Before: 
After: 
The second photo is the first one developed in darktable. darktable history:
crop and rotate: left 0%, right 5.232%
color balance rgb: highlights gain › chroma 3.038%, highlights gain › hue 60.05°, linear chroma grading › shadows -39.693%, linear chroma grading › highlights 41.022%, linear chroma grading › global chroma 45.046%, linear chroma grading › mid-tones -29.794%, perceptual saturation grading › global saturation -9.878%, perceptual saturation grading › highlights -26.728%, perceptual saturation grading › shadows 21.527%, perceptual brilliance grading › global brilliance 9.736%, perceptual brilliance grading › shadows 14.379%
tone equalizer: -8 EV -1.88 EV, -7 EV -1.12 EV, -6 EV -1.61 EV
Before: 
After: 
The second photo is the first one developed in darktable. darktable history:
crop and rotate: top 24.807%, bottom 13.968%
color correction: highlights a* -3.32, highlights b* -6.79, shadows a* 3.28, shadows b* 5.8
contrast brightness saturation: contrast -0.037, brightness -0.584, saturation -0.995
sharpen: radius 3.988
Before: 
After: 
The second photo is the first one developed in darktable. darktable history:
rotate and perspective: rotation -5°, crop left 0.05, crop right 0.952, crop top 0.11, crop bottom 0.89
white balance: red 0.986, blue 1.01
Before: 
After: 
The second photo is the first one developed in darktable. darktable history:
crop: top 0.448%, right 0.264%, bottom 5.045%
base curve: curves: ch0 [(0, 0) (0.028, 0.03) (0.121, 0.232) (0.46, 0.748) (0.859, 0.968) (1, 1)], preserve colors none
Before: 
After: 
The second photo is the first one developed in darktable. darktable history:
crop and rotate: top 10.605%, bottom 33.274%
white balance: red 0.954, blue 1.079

Request
Reproduce all of the data above, changing each occurrence of "developed" to "processed" and leaving everything else as it is.

Result
Before: 
After: 
The second photo is the first one processed in darktable. darktable history:
crop and rotate: left 0%, right 5.232%
color balance rgb: highlights gain › chroma 3.038%, highlights gain › hue 60.05°, linear chroma grading › shadows -39.693%, linear chroma grading › highlights 41.022%, linear chroma grading › global chroma 45.046%, linear chroma grading › mid-tones -29.794%, perceptual saturation grading › global saturation -9.878%, perceptual saturation grading › highlights -26.728%, perceptual saturation grading › shadows 21.527%, perceptual brilliance grading › global brilliance 9.736%, perceptual brilliance grading › shadows 14.379%
tone equalizer: -8 EV -1.88 EV, -7 EV -1.12 EV, -6 EV -1.61 EV
Before: 
After: 
The second photo is the first one processed in darktable. darktable history:
crop and rotate: top 24.807%, bottom 13.968%
color correction: highlights a* -3.32, highlights b* -6.79, shadows a* 3.28, shadows b* 5.8
contrast brightness saturation: contrast -0.037, brightness -0.584, saturation -0.995
sharpen: radius 3.988
Before: 
After: 
The second photo is the first one processed in darktable. darktable history:
rotate and perspective: rotation -5°, crop left 0.05, crop right 0.952, crop top 0.11, crop bottom 0.89
white balance: red 0.986, blue 1.01
Before: 
After: 
The second photo is the first one processed in darktable. darktable history:
crop: top 0.448%, right 0.264%, bottom 5.045%
base curve: curves: ch0 [(0, 0) (0.028, 0.03) (0.121, 0.232) (0.46, 0.748) (0.859, 0.968) (1, 1)], preserve colors none
Before: 
After: 
The second photo is the first one processed in darktable. darktable history:
crop and rotate: top 10.605%, bottom 33.274%
white balance: red 0.954, blue 1.079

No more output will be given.